Ora a história que se conta na minissérie Catarina, a Grande, a chegar esta quinta-feira à HBO Portugal, já não contempla os referidos acontecimentos - apesar de o passado estar muito vivo na mente dos que rodeiam a imperatriz. Por sua vez, o ângulo recai sobre os últimos anos do seu reinado, que correspondem à expansão do Império Russo e à gestão férrea do poder, com particular foco no romance com o militar Grigory Potemkin (Jason Clarke). Conhecida a promiscuidade da soberana (que marcou inclusivamente os anos do penoso casamento com o grão-duque Pedro), esta nunca se deixou manipular, ou perder de paixão, pelos que lhe animavam o leito. De qualquer modo, Potemkin terá sido um caso à parte: as ânsias da carne completaram-se com o verdadeiro amor.

Composta por quatro episódios, a minissérie assinada por Philip Martin (realização) e Nigel Williams (argumento) é um autêntico palco para os talentos da veterana Helen Mirren, que tem também um papel como produtora executiva.
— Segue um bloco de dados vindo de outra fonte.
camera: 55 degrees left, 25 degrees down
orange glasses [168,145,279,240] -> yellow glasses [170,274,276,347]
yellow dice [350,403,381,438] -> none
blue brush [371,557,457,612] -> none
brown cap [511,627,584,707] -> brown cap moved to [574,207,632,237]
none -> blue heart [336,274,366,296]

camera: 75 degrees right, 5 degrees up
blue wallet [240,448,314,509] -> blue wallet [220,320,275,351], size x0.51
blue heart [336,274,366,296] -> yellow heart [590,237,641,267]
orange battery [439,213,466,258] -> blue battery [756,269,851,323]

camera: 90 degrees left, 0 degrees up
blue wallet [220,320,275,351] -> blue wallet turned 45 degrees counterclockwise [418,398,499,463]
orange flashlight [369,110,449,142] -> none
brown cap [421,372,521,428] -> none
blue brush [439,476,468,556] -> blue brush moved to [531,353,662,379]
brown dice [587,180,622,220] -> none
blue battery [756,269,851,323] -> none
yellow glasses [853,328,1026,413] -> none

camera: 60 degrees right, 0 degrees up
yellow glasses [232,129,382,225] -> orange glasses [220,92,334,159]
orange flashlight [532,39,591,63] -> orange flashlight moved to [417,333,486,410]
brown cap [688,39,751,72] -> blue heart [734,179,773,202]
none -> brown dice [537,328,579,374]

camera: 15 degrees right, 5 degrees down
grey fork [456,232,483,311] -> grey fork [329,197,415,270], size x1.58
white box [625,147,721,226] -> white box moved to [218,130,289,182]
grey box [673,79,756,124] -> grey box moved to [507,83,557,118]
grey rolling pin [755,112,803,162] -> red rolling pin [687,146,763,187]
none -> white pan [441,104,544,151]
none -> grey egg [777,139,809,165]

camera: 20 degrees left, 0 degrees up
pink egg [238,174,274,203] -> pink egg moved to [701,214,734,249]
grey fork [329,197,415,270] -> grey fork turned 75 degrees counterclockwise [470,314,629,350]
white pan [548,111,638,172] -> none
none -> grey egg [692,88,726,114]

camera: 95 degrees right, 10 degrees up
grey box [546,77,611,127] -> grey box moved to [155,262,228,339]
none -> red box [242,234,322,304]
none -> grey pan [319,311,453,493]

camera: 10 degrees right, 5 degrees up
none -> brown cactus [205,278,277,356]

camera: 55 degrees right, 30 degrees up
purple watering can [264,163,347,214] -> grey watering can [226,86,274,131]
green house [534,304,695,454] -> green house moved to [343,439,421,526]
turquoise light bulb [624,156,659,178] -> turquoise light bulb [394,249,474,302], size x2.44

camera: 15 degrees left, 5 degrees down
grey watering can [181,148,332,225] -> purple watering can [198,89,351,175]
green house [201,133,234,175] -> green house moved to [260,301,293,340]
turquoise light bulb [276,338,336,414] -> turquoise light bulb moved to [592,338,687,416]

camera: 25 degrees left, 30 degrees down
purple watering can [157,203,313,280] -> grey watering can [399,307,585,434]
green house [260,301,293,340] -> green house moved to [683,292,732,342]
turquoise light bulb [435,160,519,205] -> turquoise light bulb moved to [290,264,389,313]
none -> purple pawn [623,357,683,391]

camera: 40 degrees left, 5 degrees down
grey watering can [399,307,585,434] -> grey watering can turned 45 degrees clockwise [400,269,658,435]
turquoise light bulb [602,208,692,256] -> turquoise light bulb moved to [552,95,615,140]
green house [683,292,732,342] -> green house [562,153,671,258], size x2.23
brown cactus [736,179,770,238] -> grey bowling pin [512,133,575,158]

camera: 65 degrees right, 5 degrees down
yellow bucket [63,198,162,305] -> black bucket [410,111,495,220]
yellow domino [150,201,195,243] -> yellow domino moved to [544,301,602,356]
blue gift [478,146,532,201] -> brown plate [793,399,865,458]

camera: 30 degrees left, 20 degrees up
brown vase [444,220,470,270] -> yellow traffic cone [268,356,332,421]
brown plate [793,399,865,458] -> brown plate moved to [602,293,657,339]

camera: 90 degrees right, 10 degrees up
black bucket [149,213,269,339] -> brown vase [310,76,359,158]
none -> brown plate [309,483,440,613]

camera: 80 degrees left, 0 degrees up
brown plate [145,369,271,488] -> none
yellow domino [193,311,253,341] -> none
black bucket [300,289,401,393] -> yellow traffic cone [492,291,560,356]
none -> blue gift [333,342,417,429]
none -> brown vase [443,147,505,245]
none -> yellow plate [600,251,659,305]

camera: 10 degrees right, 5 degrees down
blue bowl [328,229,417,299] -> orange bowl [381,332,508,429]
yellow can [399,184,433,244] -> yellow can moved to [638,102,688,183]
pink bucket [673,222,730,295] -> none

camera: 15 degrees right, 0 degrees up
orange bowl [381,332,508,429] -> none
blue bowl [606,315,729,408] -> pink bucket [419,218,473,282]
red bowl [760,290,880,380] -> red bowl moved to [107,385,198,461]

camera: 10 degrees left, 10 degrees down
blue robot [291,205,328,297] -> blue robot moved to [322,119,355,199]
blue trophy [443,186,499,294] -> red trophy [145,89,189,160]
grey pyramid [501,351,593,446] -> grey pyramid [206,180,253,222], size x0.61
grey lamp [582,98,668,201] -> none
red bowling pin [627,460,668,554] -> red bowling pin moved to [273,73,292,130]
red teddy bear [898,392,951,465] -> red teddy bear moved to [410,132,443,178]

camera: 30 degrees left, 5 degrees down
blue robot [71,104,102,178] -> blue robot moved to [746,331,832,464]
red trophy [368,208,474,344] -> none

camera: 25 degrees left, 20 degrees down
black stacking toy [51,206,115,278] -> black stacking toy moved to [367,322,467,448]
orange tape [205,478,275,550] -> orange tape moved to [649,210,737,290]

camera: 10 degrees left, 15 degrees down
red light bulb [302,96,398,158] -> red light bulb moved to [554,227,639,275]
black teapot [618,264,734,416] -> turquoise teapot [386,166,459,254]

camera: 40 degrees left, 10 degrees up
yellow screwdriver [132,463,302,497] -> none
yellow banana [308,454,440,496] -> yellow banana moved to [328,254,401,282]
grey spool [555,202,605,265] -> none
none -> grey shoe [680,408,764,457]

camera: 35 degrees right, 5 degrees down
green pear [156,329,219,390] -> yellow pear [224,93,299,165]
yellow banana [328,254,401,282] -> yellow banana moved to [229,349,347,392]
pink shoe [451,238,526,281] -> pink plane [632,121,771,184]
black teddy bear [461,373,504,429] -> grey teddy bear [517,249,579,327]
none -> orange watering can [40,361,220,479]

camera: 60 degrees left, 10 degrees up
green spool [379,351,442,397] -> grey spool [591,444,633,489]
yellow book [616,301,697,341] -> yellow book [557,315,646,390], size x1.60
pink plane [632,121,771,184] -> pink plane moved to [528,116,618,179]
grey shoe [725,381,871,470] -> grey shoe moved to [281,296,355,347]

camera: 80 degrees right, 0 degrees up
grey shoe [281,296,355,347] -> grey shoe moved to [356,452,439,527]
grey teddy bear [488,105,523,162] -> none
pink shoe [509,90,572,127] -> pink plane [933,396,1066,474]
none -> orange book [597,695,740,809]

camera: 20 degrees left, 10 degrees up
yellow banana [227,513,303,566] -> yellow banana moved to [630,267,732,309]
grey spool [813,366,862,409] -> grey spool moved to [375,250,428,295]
Aqui descobrimos a temida governante, rodeada de inimigos, a reger o império - como erudita que era -segundo os ideais da razão e do progresso, ao mesmo tempo que afasta as ameaças ao seu poder. A cada episódio, a dinâmica é muito clara: acompanham-se os procedimentos e rituais no interior do luxuoso palácio, da mesma maneira que a imperatriz vai seguindo os movimentos suspeitos à sua volta.

Cada ser masculino na sua órbita - dos conselheiros e secretários aos amantes - surge como alguém frustrado com a ideia de estar abaixo de uma mulher. Um deles será o próprio filho, Paulo, herdeiro do trono, que ela procura por todas vias evitar que lhe suceda na coroa. Entre a autoridade e os jogos de sedução, entre os assuntos diplomáticos e a intimidade, uma coisa é certa: Catarina nunca quis partilhar o trono com ninguém (nem deixá-lo a qualquer um). Por mais cercada de gente que estivesse, foi a sua liberdade de mulher culta que prevaleceu até ao fim. E, contudo, Grigory Potemkin representa a ligeira exceção à regra - ainda que não completamente. A linha que separava o público do privado esbateu-se com ele, uma vez que, além de fervoroso amante, se tornou uma figura crucial na arquitetura da política de expansão do império russo, que definiu a última fase do reinado. Talvez, mais do que tudo, ele tenha sido o único a encher-lhe as medidas por uma certa equivalência intelectual e abertura de espírito.

À parte destas mais ou menos típicas intrigas palacianas que dominam o retrato histórico, Catarina, a Grande é, no seu formato de minissérie, uma majestosa produção, cuja abundância e fausto (sobretudo dos interiores) leva facilmente à benigna exaustão dos olhos. No centro de tudo, sempre, Helen Mirren enverga a postura possante da monarca, e as suas subtilezas humanas, com a mesma desenvoltura com que caminha dentro dos vestidos pesados. Digamos que há uma soberana forma de estar que só algumas atrizes dominam, e Mirren é certamente uma delas.